What the task requires: From the first line to the last, copy the listing exactly and omit the images.

Records for the task:
________________

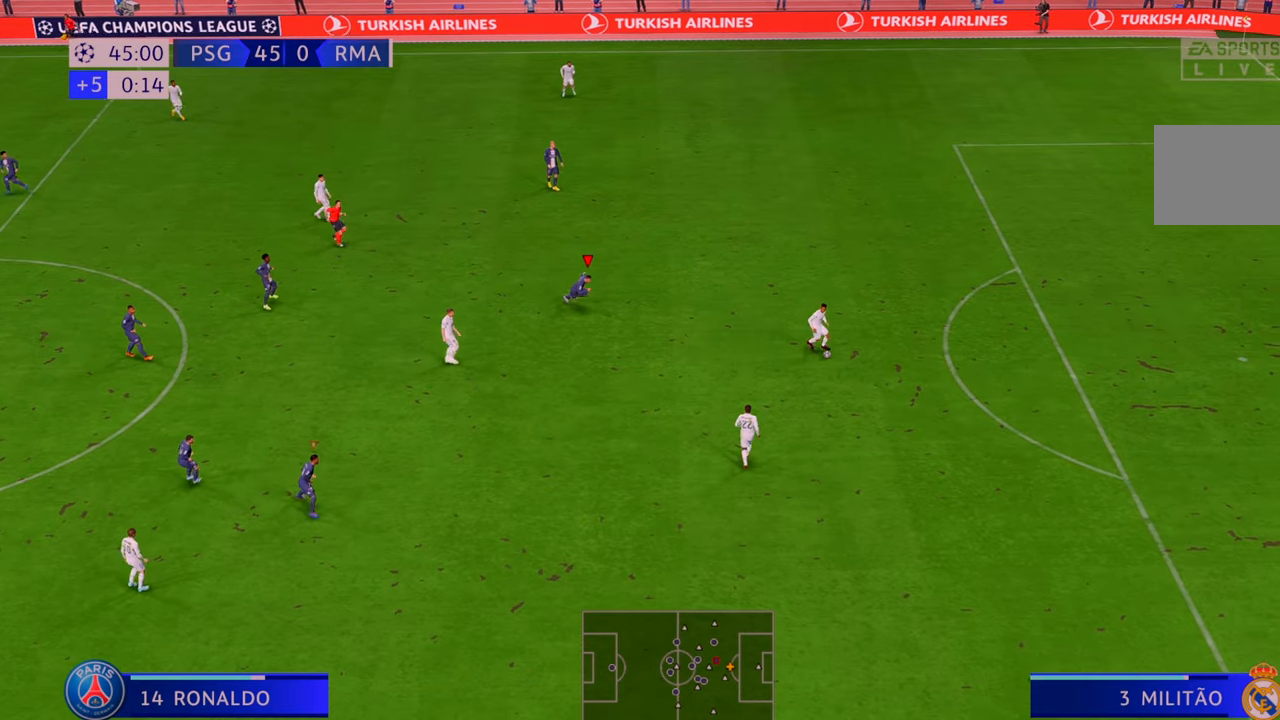
{"buttons": ["R2"], "left_stick": "center", "right_stick": "center", "events": [[483, "left_stick", "center"]]}
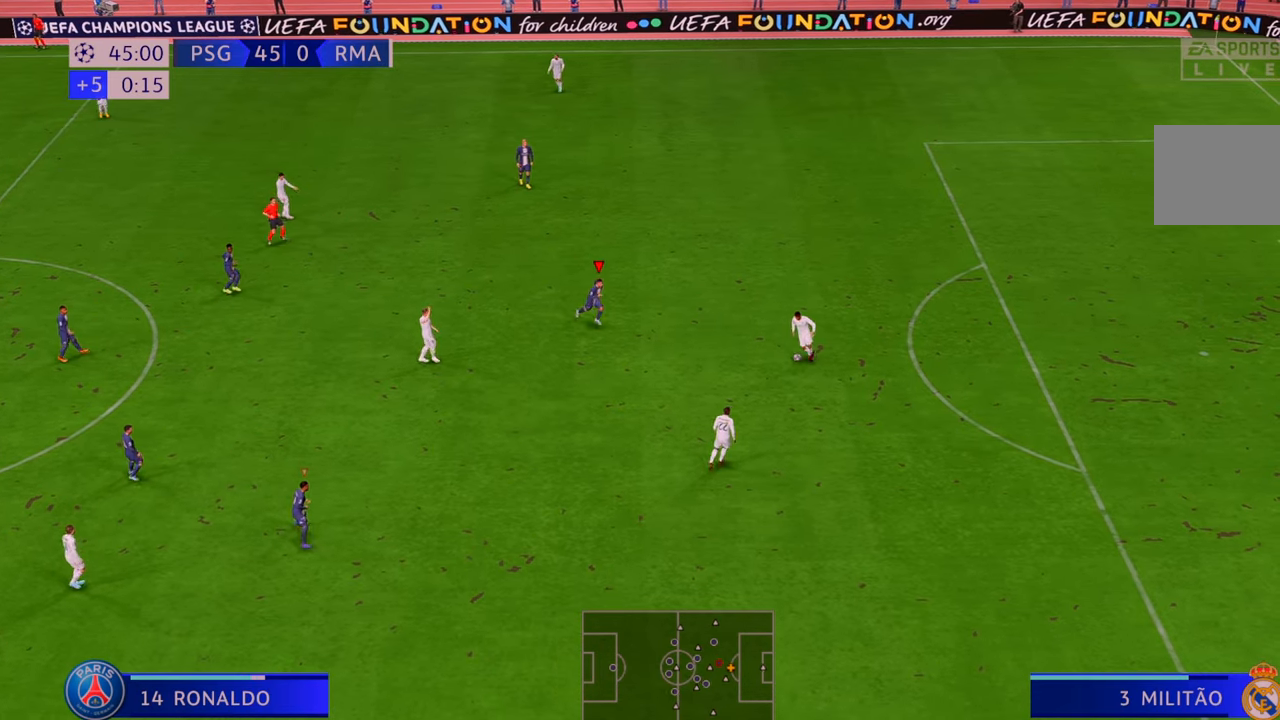
{"buttons": ["R2"], "left_stick": "down-right", "right_stick": "center", "events": [[433, "left_stick", "down-right"]]}
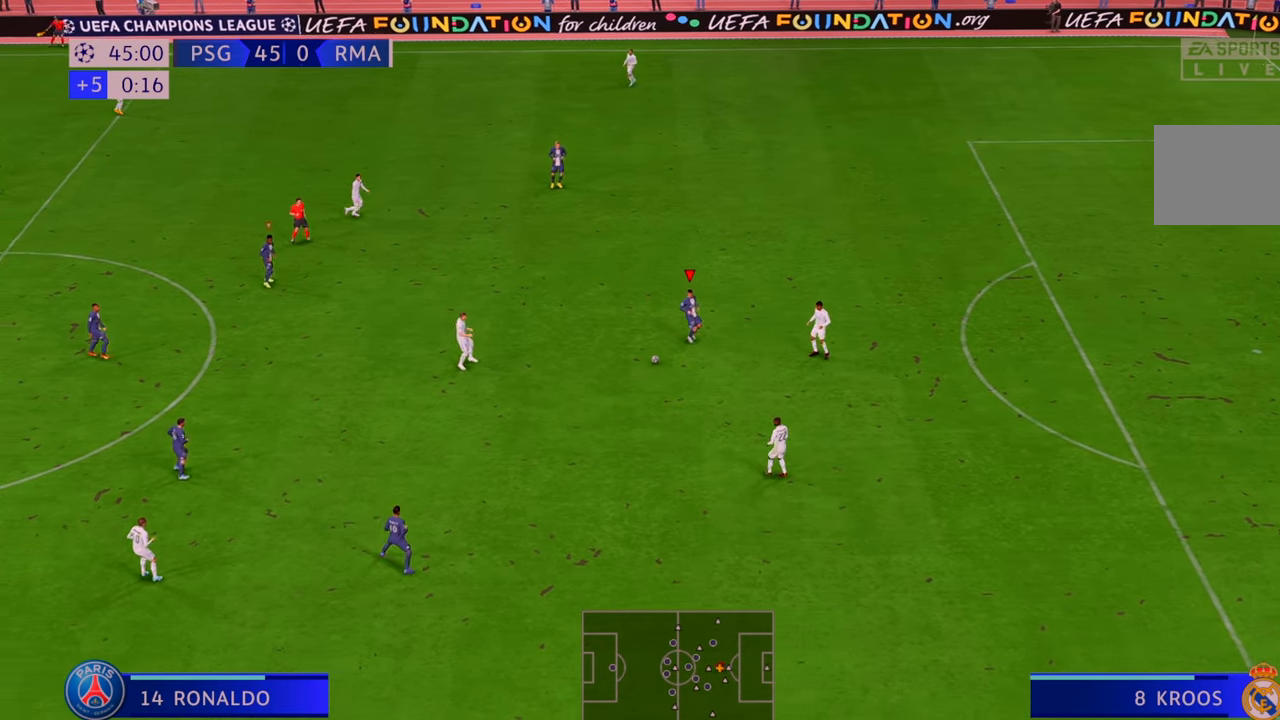
{"buttons": ["L1", "R2"], "left_stick": "center", "right_stick": "center", "events": [[100, "left_stick", "down"], [233, "left_stick", "down-left"], [367, "left_stick", "left"], [400, "L1", "down"], [467, "left_stick", "center"]]}
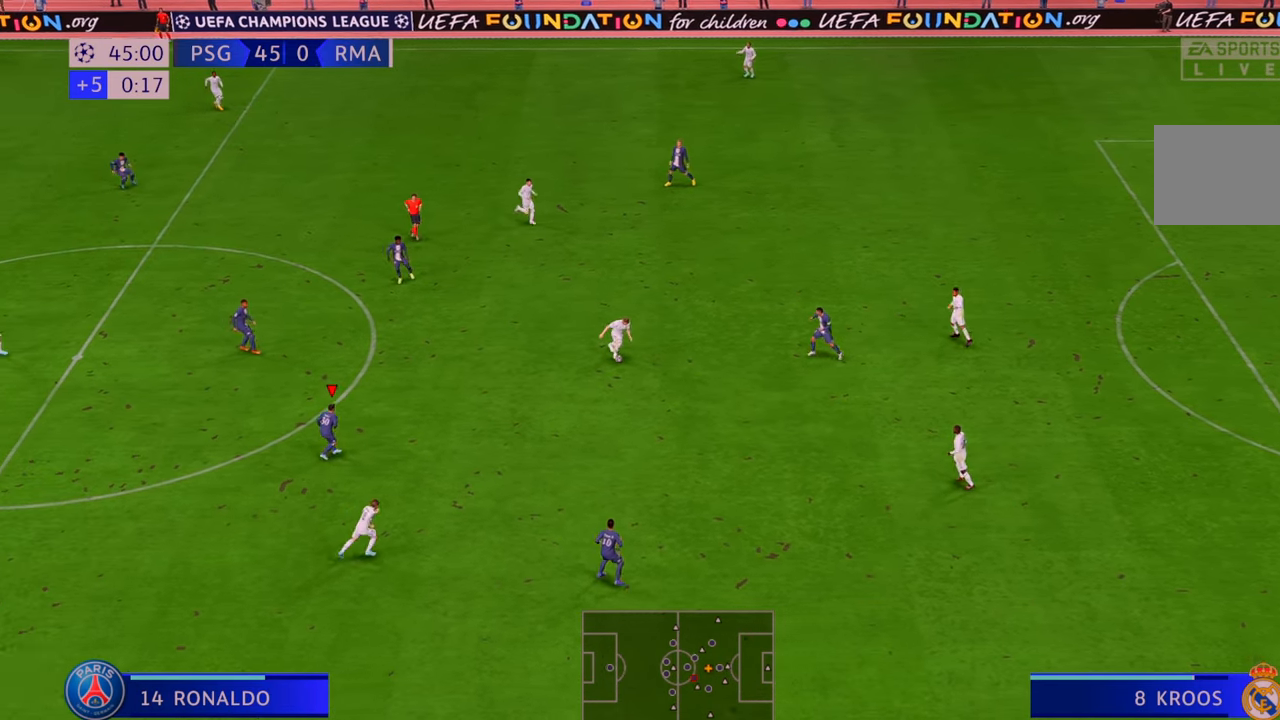
{"buttons": ["R2"], "left_stick": "right", "right_stick": "center", "events": [[67, "L1", "up"], [67, "left_stick", "up-right"], [167, "left_stick", "right"]]}
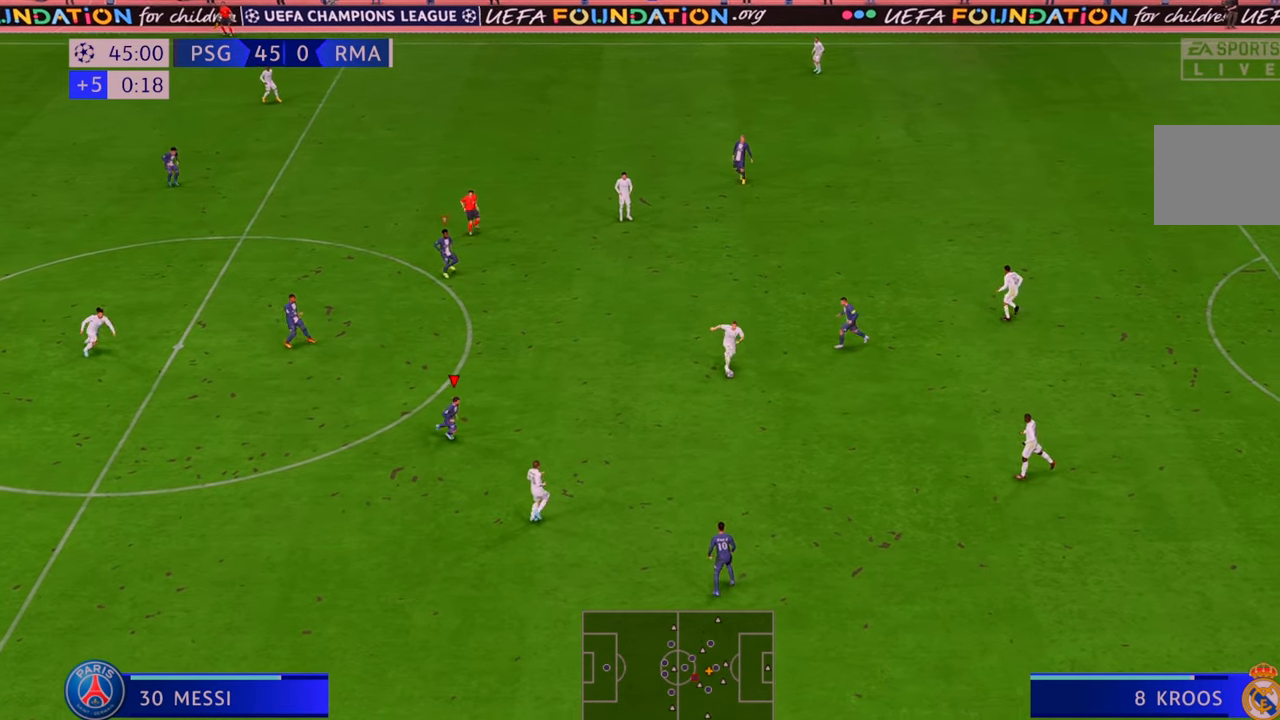
{"buttons": ["R2"], "left_stick": "right", "right_stick": "center", "events": []}
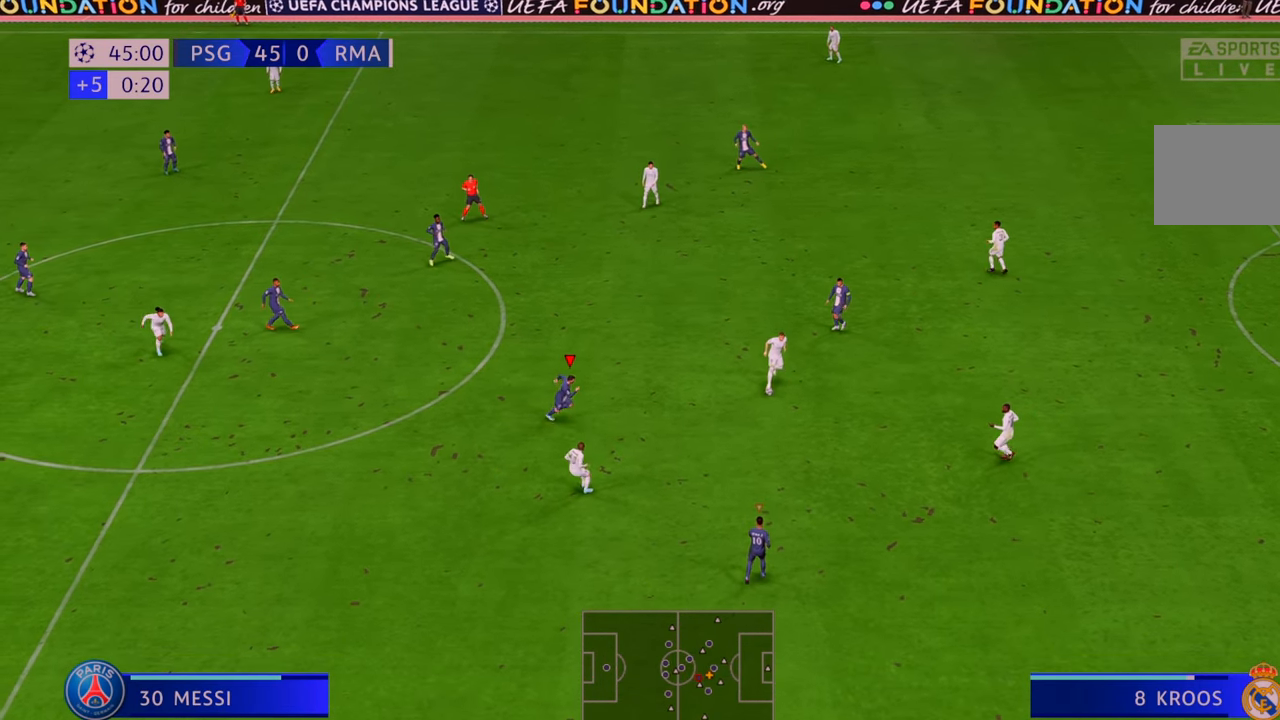
{"buttons": ["R2"], "left_stick": "down-right", "right_stick": "center", "events": [[100, "left_stick", "center"], [417, "left_stick", "down-right"]]}
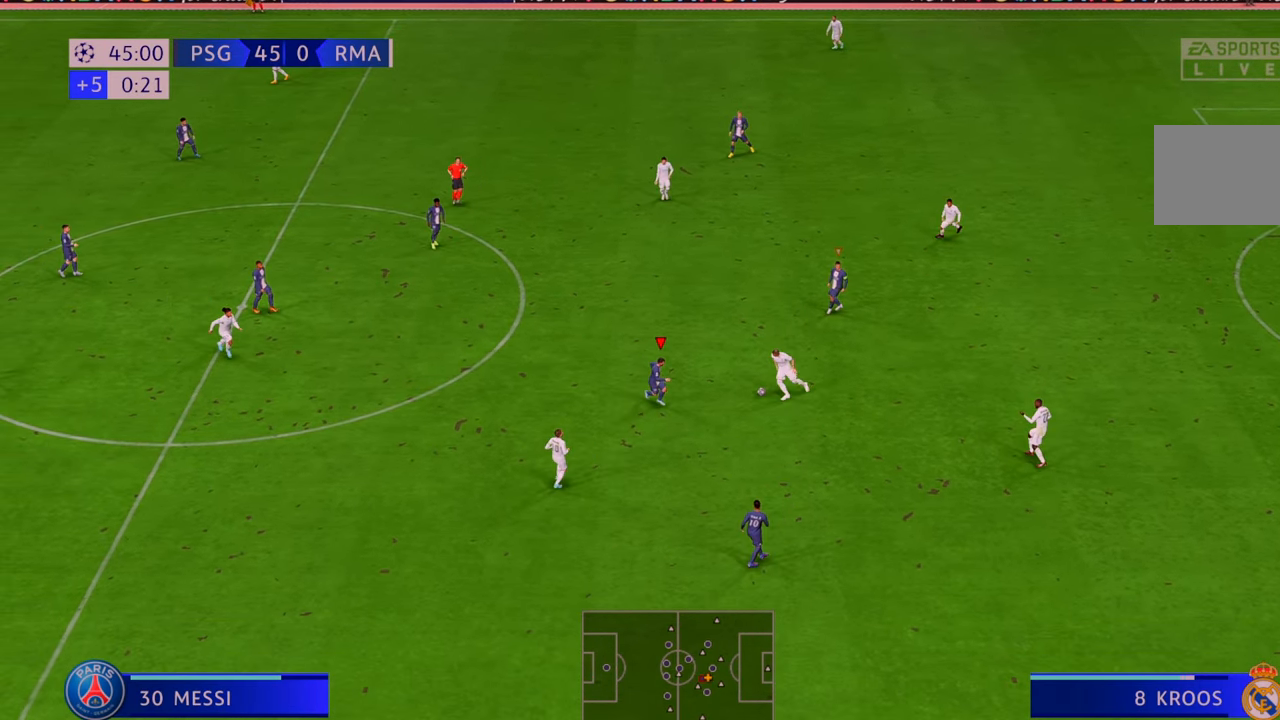
{"buttons": ["R2"], "left_stick": "up", "right_stick": "center", "events": [[33, "left_stick", "down"], [200, "left_stick", "up"]]}
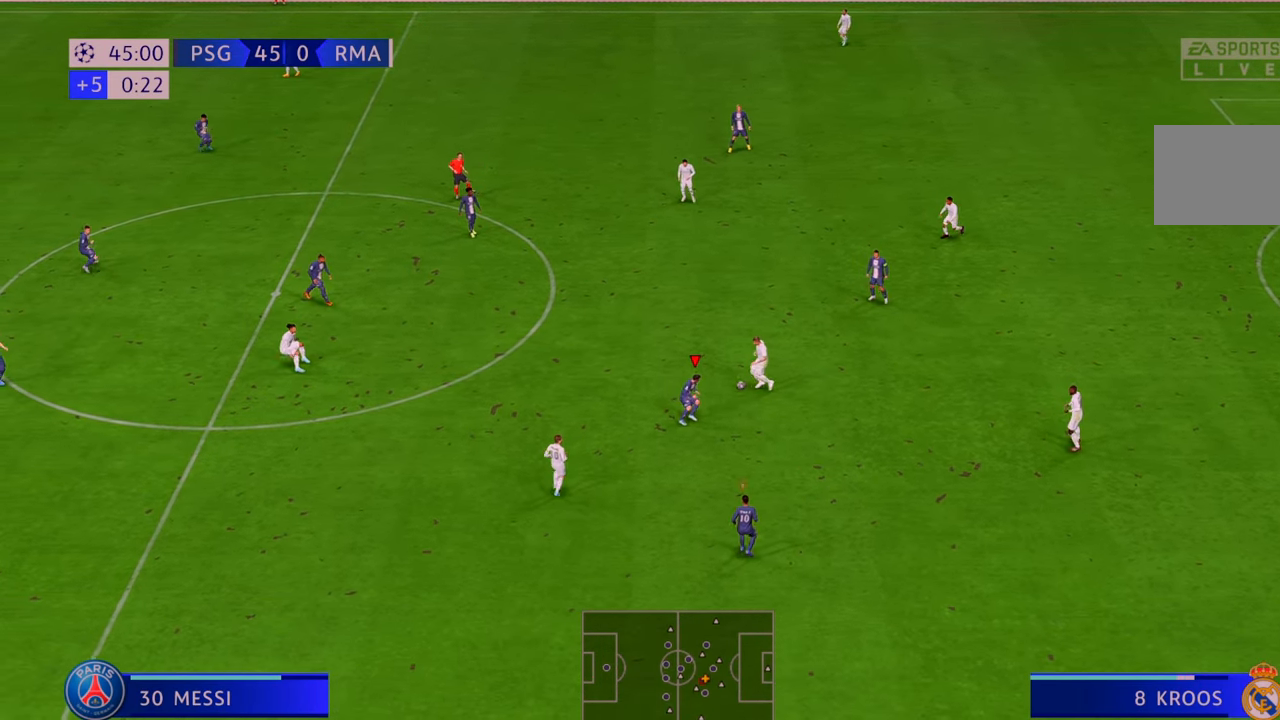
{"buttons": ["R2"], "left_stick": "up", "right_stick": "center", "events": [[267, "B", "down"], [400, "B", "up"]]}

________________

Exercise answer:
{"buttons": ["R2"], "left_stick": "center", "right_stick": "center", "events": [[483, "left_stick", "center"]]}
{"buttons": ["R2"], "left_stick": "down-right", "right_stick": "center", "events": [[433, "left_stick", "down-right"]]}
{"buttons": ["L1", "R2"], "left_stick": "center", "right_stick": "center", "events": [[100, "left_stick", "down"], [233, "left_stick", "down-left"], [367, "left_stick", "left"], [400, "L1", "down"], [467, "left_stick", "center"]]}
{"buttons": ["R2"], "left_stick": "right", "right_stick": "center", "events": [[67, "L1", "up"], [67, "left_stick", "up-right"], [167, "left_stick", "right"]]}
{"buttons": ["R2"], "left_stick": "right", "right_stick": "center", "events": []}
{"buttons": ["R2"], "left_stick": "down-right", "right_stick": "center", "events": [[100, "left_stick", "center"], [417, "left_stick", "down-right"]]}
{"buttons": ["R2"], "left_stick": "up", "right_stick": "center", "events": [[33, "left_stick", "down"], [200, "left_stick", "up"]]}
{"buttons": ["R2"], "left_stick": "up", "right_stick": "center", "events": [[267, "B", "down"], [400, "B", "up"]]}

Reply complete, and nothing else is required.